The country is regularly cited as one of the most corrupt in the world with more than half of the population living in poverty.
A picture taken on Saturday at the Bonmont Abbey in Cheserex, western Switzerland, showing four of the 25 luxury sport cars seized from Teodorin Obiang Nguema (inset), who is both the son and vice president of Equatorial Guinea's President, Teodoro Obiang Nguema Mbasogo.

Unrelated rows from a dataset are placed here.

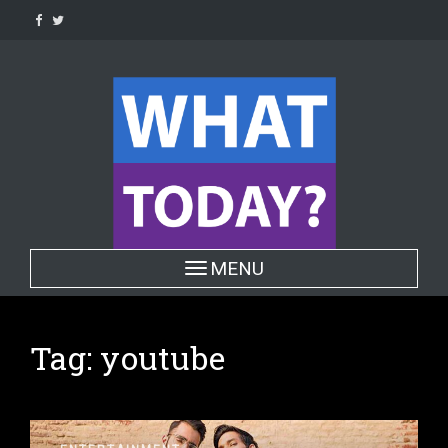
Skip
to
content
Toggle navigation
MENU
Tag:
youtube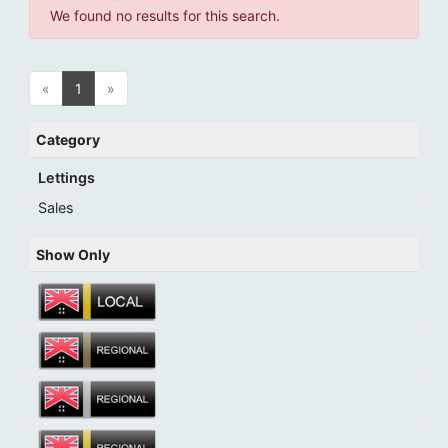
We found no results for this search.
«
1
»
Category
Lettings
Sales
Show Only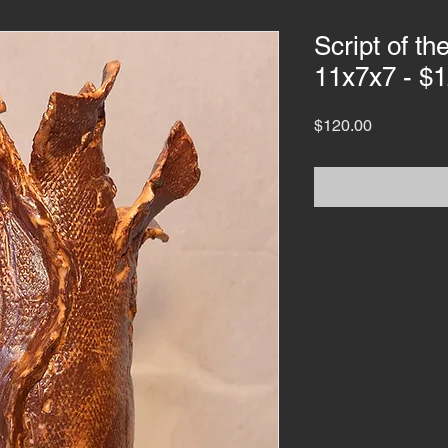
Script of t
11x7x7 - $
Price
$120.00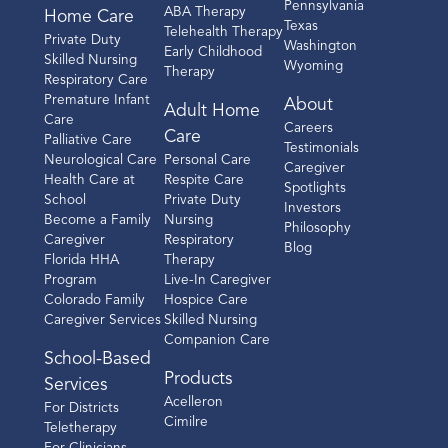
Pennsylvania
ABA Therapy
Home Care
Texas
Telehealth Therapy
Private Duty
Washington
Early Childhood
Skilled Nursing
Wyoming
Therapy
Respiratory Care
Premature Infant
About
Adult Home
Care
Careers
Care
Palliative Care
Testimonials
Neurological Care
Personal Care
Caregiver
Health Care at
Respite Care
Spotlights
School
Private Duty
Investors
Become a Family
Nursing
Philosophy
Caregiver
Respiratory
Blog
Florida HHA
Therapy
Program
Live-In Caregiver
Colorado Family
Hospice Care
Caregiver Services
Skilled Nursing
Companion Care
School-Based
Products
Services
Acelleron
For Districts
Cimilre
Teletherapy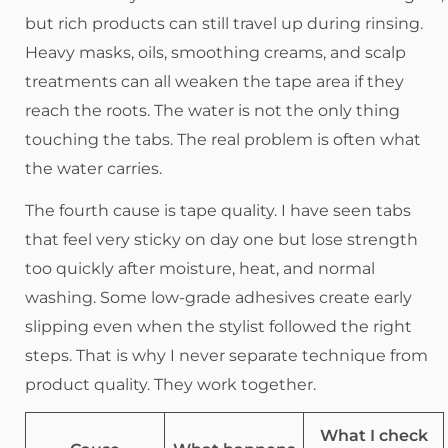
but rich products can still travel up during rinsing.
Heavy masks, oils, smoothing creams, and scalp
treatments can all weaken the tape area if they
reach the roots. The water is not the only thing
touching the tabs. The real problem is often what
the water carries.
The fourth cause is tape quality. I have seen tabs
that feel very sticky on day one but lose strength
too quickly after moisture, heat, and normal
washing. Some low-grade adhesives create early
slipping even when the stylist followed the right
steps. That is why I never separate technique from
product quality. They work together.
What I check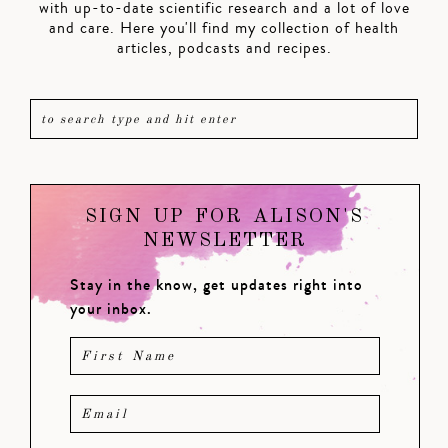
with up-to-date scientific research and a lot of love
and care. Here you'll find my collection of health
articles, podcasts and recipes.
SIGN UP FOR ALISON'S
NEWSLETTER
Stay in the know, get updates right into
your inbox.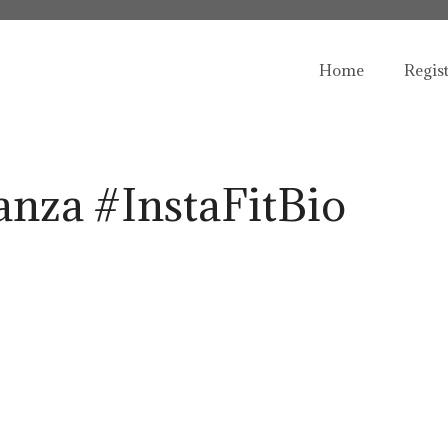
Home
Regis
nza #InstaFitBio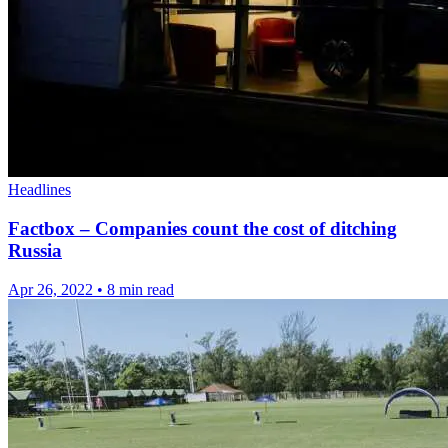
Headlines
Factbox – Companies count the cost of ditching
Russia
Apr 26, 2022
•
8 min read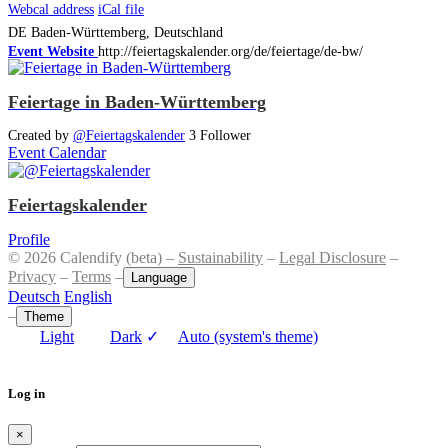
Webcal address
iCal file
DE
Baden-Württemberg, Deutschland
Event Website
http://feiertagskalender.org/de/feiertage/de-bw/
Feiertage in Baden-Württemberg
Created by
@Feiertagskalender
3 Follower
Event Calendar
Feiertagskalender
Profile
© 2026 Calendify (beta) –
Sustainability
–
Legal Disclosure
–
Privacy
–
Terms
–
Language
Deutsch
English
–
Theme
Light
Dark
✓
Auto (system's theme)
Log in
×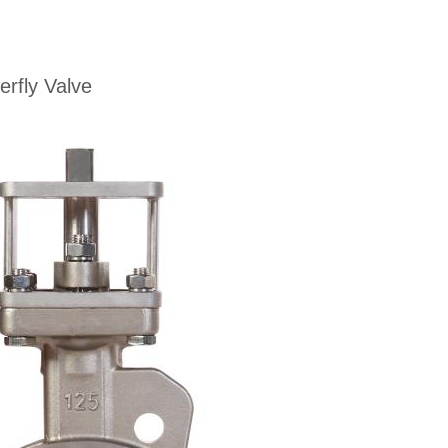
rfly Valve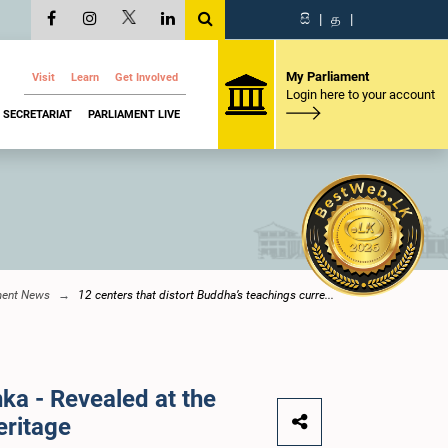
සි
|
த
|
My Parliament
Visit
Learn
Get Involved
Login here to your account
SECRETARIAT
PARLIAMENT LIVE
ment News
12 centers that distort Buddha’s teachings curre...
nka - Revealed at the
eritage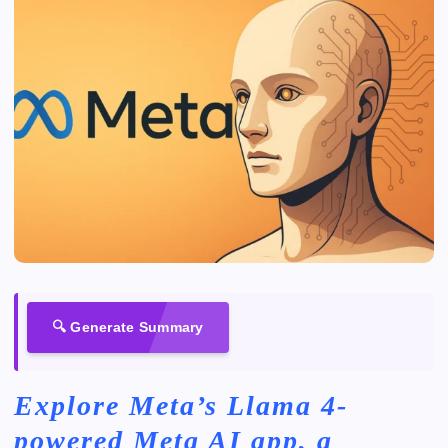
🔍 Generate Summary
Explore Meta’s Llama 4-
powered Meta AI app, a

AFP photo
A new report by AFP has revealed that a collection of luxury cars seized from Equatorial Guinea’s vice president Teodorin Obiang Nguema will be auctioned off in Switzerland on Sunday and are estimated to bring in 18.5 million Swiss francs ($18.7m).
“This is an exceptional sale,” Philip Kantor, of British auctioneers Bonhams, told AFP. “It’s a private collection of super cars, with very low mileage.
Among the cars to go under the hammer at a Geneva golf club are seven Ferraris, three Lamborghinis, five Bentleys, a Maserati and a McLaren.
The most expensive lots are a Lamborghini Veneno Roadster, valued at between €4.8m and €5.7m ($5.2m or $6.2m) and yellow Ferrari hybrid at between €2.4m to €2.6m.
The cars were all confiscated by Swiss justice after the opening in 2016 of a financial wrongdoing case against Obiang, son and likely heir of Equatorial Guinea’s authoritarian President Teodoro Obiang Nguema who has ruled for 40 years.
All will be sold with no reserve price.
In February, Swiss prosecutors said they were dropping charges of financial wrongdoing against Teodorin Obiang Nguema but were confiscating the luxury cars as part of the case.
Under the Swiss penal code, prosecutors can choose to drop charges in this category if defendants offer compensation “and restore a situation that is in conformity with the law.”
Equatorial Guinea has also agreed to give Geneva 1.3 million Swiss francs to cover the costs of the case.
Vice president with responsibility for defence and security, Teodorin Obiang has a reputation for a playboy lifestyle.
In October 2017, a Paris court handed him a three-year suspended jail term after convicting Obiang of siphoning off public money to buy assets in France.
He was accused of spending more than 1,000 times his official annual salary on a six-storey mansion in a posh part of the French capital, a fleet of fast cars and artworks, among other assets.
He was also given a suspended fine of 30 million euros.
In September, Brazilian media said that more than $16 million in cash and luxury watches were seized by Brazilian police and customs officers from luggage of a delegation accompanying Obiang on a private visit.
Brazilian daily O Estado de Sao Paulo quoted a diplomatic source from Equatorial Guinea as saying the money was to pay for medical treatment Obiang was to undergo in Sao Paulo.
The watches were for the “personal use” of the president’s son and were engraved with his initials, the report said.
Obiang is reputedly on a fast track to succeed his father.
Last October, he was promoted from colonel directly to division general, without passing through the normal intermediary rank of brigade general.
The following month, he presided over a cabinet meeting for the first time.
The tiny West African nation is one of the continent’s top petroleum producers and has a population of just 1.2 million.
The country is regularly cited by NGOs as one of the most corrupt in the world.